Errm no, a reply-to header is not the same as a sender envelope. Spam filters will flag emails that are faking the sender envelope. Spf is also only checking sender envelope. A reply-to can generally be what ever you want, same for from header... So linked sends email with from and reply-to headers set with your email, but sender envelop is from their server. So email appears to come from you, but was sent from linked in server, which is setup to pass spf test so does not get flagged by spam filter. Check the headers in the emails raw source, and you will see what i mean
It appears the parent comment I was replying to got edited after I posted this. Thanks TylerJay for completely changing the meaning of your comment without any notice.
The original commented suggested that they sent the email themselves as if it had come from the user, not merely setting Reply-To.
That would only be true for only some recipients (by far not "everybody") only if Google's SPF record forbade other SMTP servers with -all. It doesn't, it uses ~all soft-fail.
Why? Precisely because of this: there are lots of perfectly legitimate situations when a third party sends email on your behalf.
Moreover, if LinkedIn signs their outgoing emails with DKIM, that would be a positive signal for a spam filter (and e.g. Gmail would show such mail as "sent via LinkedIn" or something to that effect).
Sounds like you know more about this than I do. I will defer to your greater knowledge.
Although "there are lots of perfectly legitimate situations when a third party sends email on your behalf" strikes me as being rather wrong. I cannot think of a single reason why anyone else should be sending email that claims to be coming from my email address. Sending email that lists me as a reply-to, sure. But as the sender? Not a chance.
It's common in enterprise products where the user's first action is in a non-email.
Like I've uploaded version 1 of the plans, added some notes and the system needs to send out an email to everyone, I did the action, it's coming from me, not the system.

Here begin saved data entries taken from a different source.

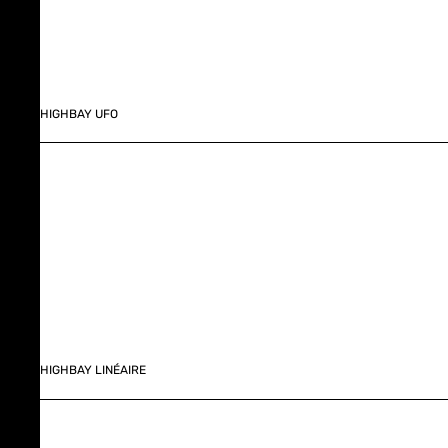
HIGHBAY UFO
HIGHBAY LINÉAIRE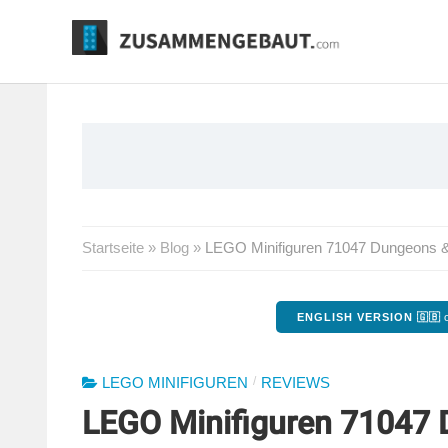
Springe
zum
Inhalt
Startseite
»
Blog
»
LEGO Minifiguren 71047 Dungeons & 
ENGLISH VERSION 🇬🇧
o
/
LEGO MINIFIGUREN
REVIEWS
LEGO Minifiguren 71047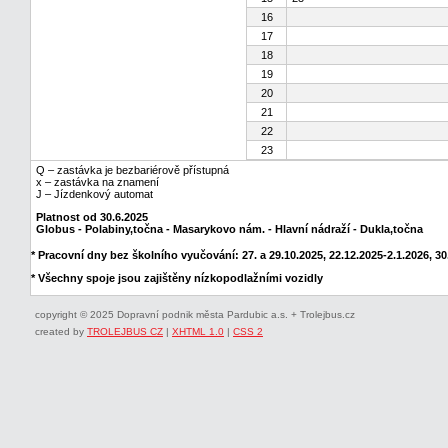
16
17
18
19
20
21
22
23
Q – zastávka je bezbariérově přístupná
x – zastávka na znamení
J – Jízdenkový automat
Platnost od 30.6.2025
Globus - Polabiny,točna - Masarykovo nám. - Hlavní nádraží - Dukla,točna
* Pracovní dny bez školního vyučování: 27. a 29.10.2025, 22.12.2025-2.1.2026, 30.
* Všechny spoje jsou zajištěny nízkopodlažními vozidly
copyright © 2025 Dopravní podnik města Pardubic a.s. + Trolejbus.cz
created by
TROLEJBUS CZ
|
XHTML 1.0
|
CSS 2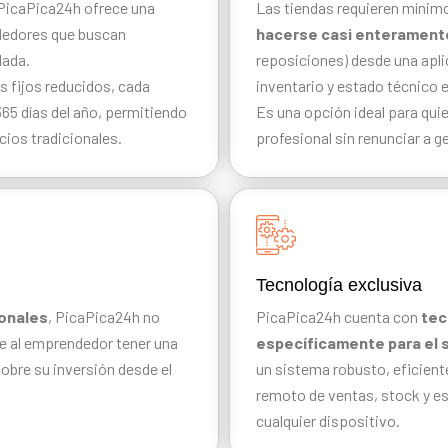
 PicaPica24h ofrece una
Las tiendas requieren mínim
ndedores que buscan
hacerse casi enterament
lada.
reposiciones) desde una apli
s fijos reducidos, cada
inventario y estado técnico e
65 días del año, permitiendo
Es una opción ideal para quie
cios tradicionales.
profesional sin renunciar a 
Tecnología exclusiva
ionales
, PicaPica24h no
PicaPica24h cuenta con
tec
te al emprendedor tener una
específicamente para el s
sobre su inversión desde el
un sistema robusto, eficient
remoto de ventas, stock y es
cualquier dispositivo.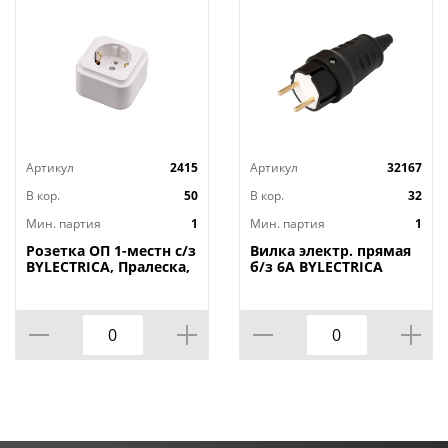
Артикул
2415
Артикул
32167
В кор.
50
В кор.
32
Мин. партия
1
Мин. партия
1
Розетка ОП 1-местн с/з
Вилка электр. прямая
BYLECTRICA, Пралеска,
б/з 6А BYLECTRICA
РА16-254, БЕЛАЯ, 1/72
каучук В6-387,
Беларусь, 1/16/64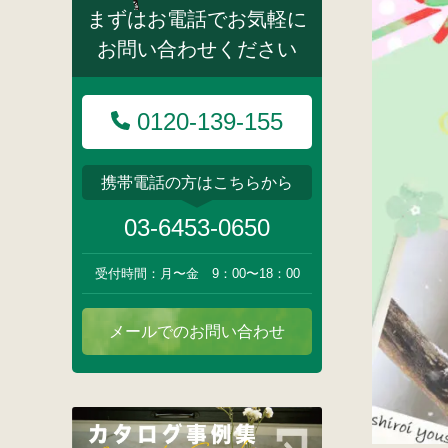
まずはお電話でお気軽に
お問い合わせください
0120-139-155
携帯電話の方はこちらから
03-6453-0650
受付時間：月〜金 9：00〜18：00
メールでのお問い合わせ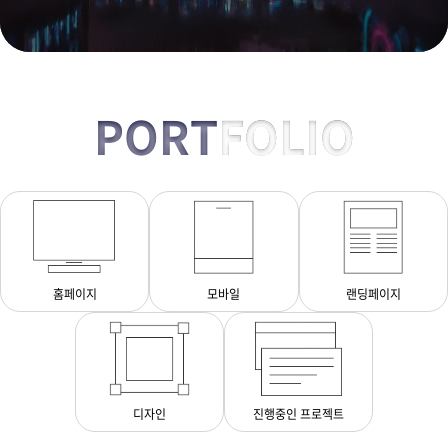
PORT
FOLIO
홈페이지
모바일
랜딩페이지
디자인
진행중인 프로젝트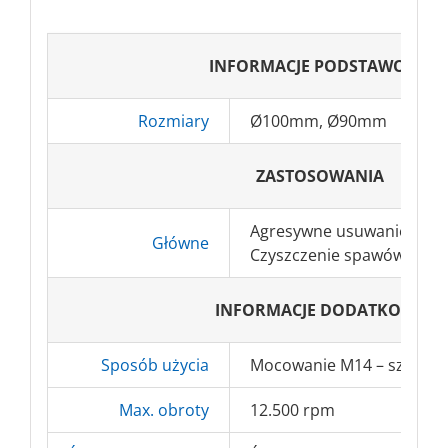
INFORMACJE PODSTAWOWE
Rozmiary
Ø100mm, Ø90mm
ZASTOSOWANIA
Agresywne usuwanie zanie
Główne
Czyszczenie spawów, grat
INFORMACJE DODATKOWE
Sposób użycia
Mocowanie M14 – szlifierk
Max. obroty
12.500 rpm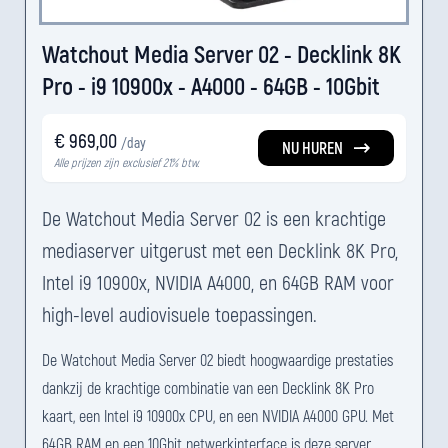
Watchout Media Server 02 - Decklink 8K
Pro - i9 10900x - A4000 - 64GB - 10Gbit
€ 969,00
/day
NU HUREN
Alle prijzen zijn exclusief 21% btw.
De Watchout Media Server 02 is een krachtige
mediaserver uitgerust met een Decklink 8K Pro,
Intel i9 10900x, NVIDIA A4000, en 64GB RAM voor
high-level audiovisuele toepassingen.
De Watchout Media Server 02 biedt hoogwaardige prestaties
dankzij de krachtige combinatie van een Decklink 8K Pro
kaart, een Intel i9 10900x CPU, en een NVIDIA A4000 GPU. Met
64GB RAM en een 10Gbit netwerkinterface is deze server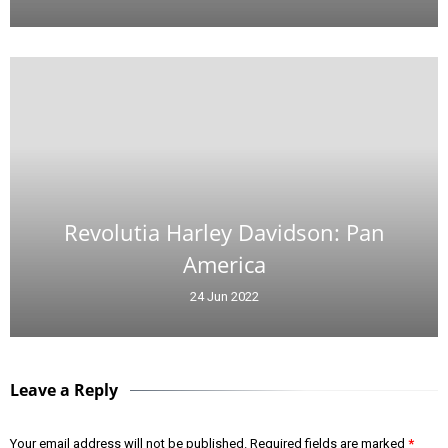
Revolutia Harley Davidson: Pan
America
24 Jun 2022
Leave a Reply
Your email address will not be published.
Required fields are marked
*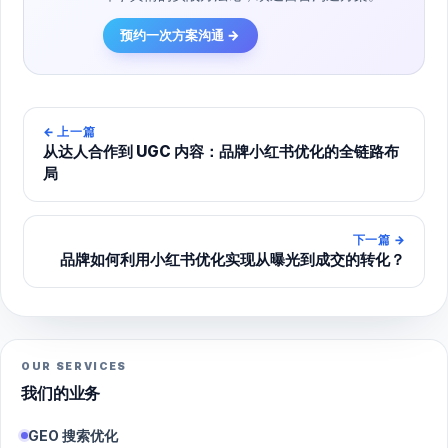
预约一次方案沟通 →
←
上一篇
从达人合作到 UGC 内容：品牌小红书优化的全链路布
局
下一篇
→
品牌如何利用小红书优化实现从曝光到成交的转化？
OUR SERVICES
我们的业务
GEO 搜索优化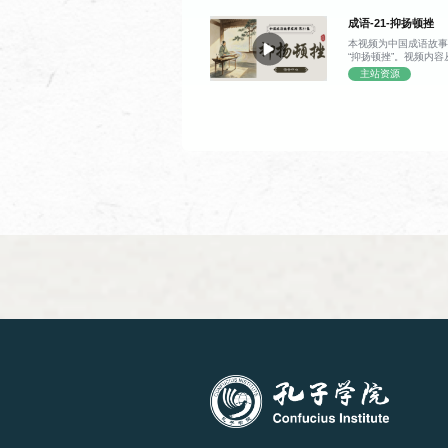
字，整块木板便几乎
程搭配大量例句与互
带着对技术痛点的思
新闻阅读
成语-21-抑扬顿挫
式简单实用。
印刷术诞生的趣味契
刻版时不慎刻错一字
本视频为中国成语故事
无奈之际，他突然灵
“抑扬顿挫”。视频内容
每个字都做成独立的
课时
使用
开始，逐步延伸到 “抑
主站资源
换，印完还能拆分重
实际体现。视频结合丘
54 课时
《读
最终用胶泥烧制出单
调抬高，“抑” 代表
术从此迈入了灵活高
对比，能够调动听众
原技术细节，既清晰
节奏带来的表达感染
用充满烟火气的工匠
——增强语言表现力
理印刷术的发展时间
话还拓展了该词语的
改变世界的创造，往
之中，在朗诵、歌唱
的巧思。
阅读与写作
流等场景都广泛适用
成语本源、双语释义
实用场景的探讨，内
递，又贴合演说、表
课时
使用
交流氛围中理解声调
达效果的小技巧。
81 课时
《新
19世纪中国诗歌
课时
使用
108 课时
自编
口语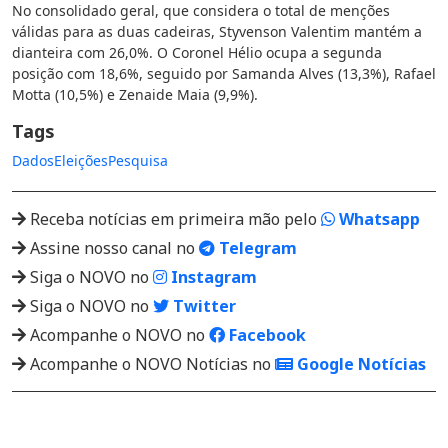
No consolidado geral, que considera o total de menções
válidas para as duas cadeiras, Styvenson Valentim mantém a
dianteira com 26,0%. O Coronel Hélio ocupa a segunda
posição com 18,6%, seguido por Samanda Alves (13,3%), Rafael
Motta (10,5%) e Zenaide Maia (9,9%).
Tags
Dados
Eleições
Pesquisa
Receba notícias em primeira mão pelo
Whatsapp
Assine nosso canal no
Telegram
Siga o NOVO no
Instagram
Siga o NOVO no
Twitter
Acompanhe o NOVO no
Facebook
Acompanhe o NOVO Notícias no
Google Notícias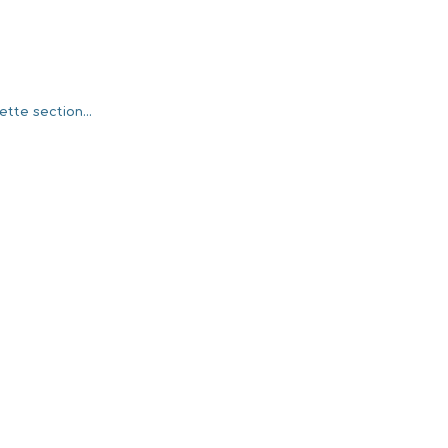
tte section...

You did the action, but that does not ever justify sending the email with an envelope claiming it came from you. Because you did not send the email. It could certainly put you as a Reply-To on the email, and it might possibly justify putting your name on the From line, but actually claiming to have been sent from your email address is wrong.
The pizza boy doesn't ask for your home keys it EVERY TIME he brings you a pizza.
Yet LinkedIn goes far beyond that. LinkedIn is clearly engaging in "dark ui patterns", hoping to trick you into giving those keys (and using them too!) when you are not mindfull.
Yeah, I'm always weary of allowing any app to send emails on my behalf, unless it's something I've put together myself (eg email alerts for internal stuff breaking, etc).
The fact that they requested access to your email account should have been warning enough.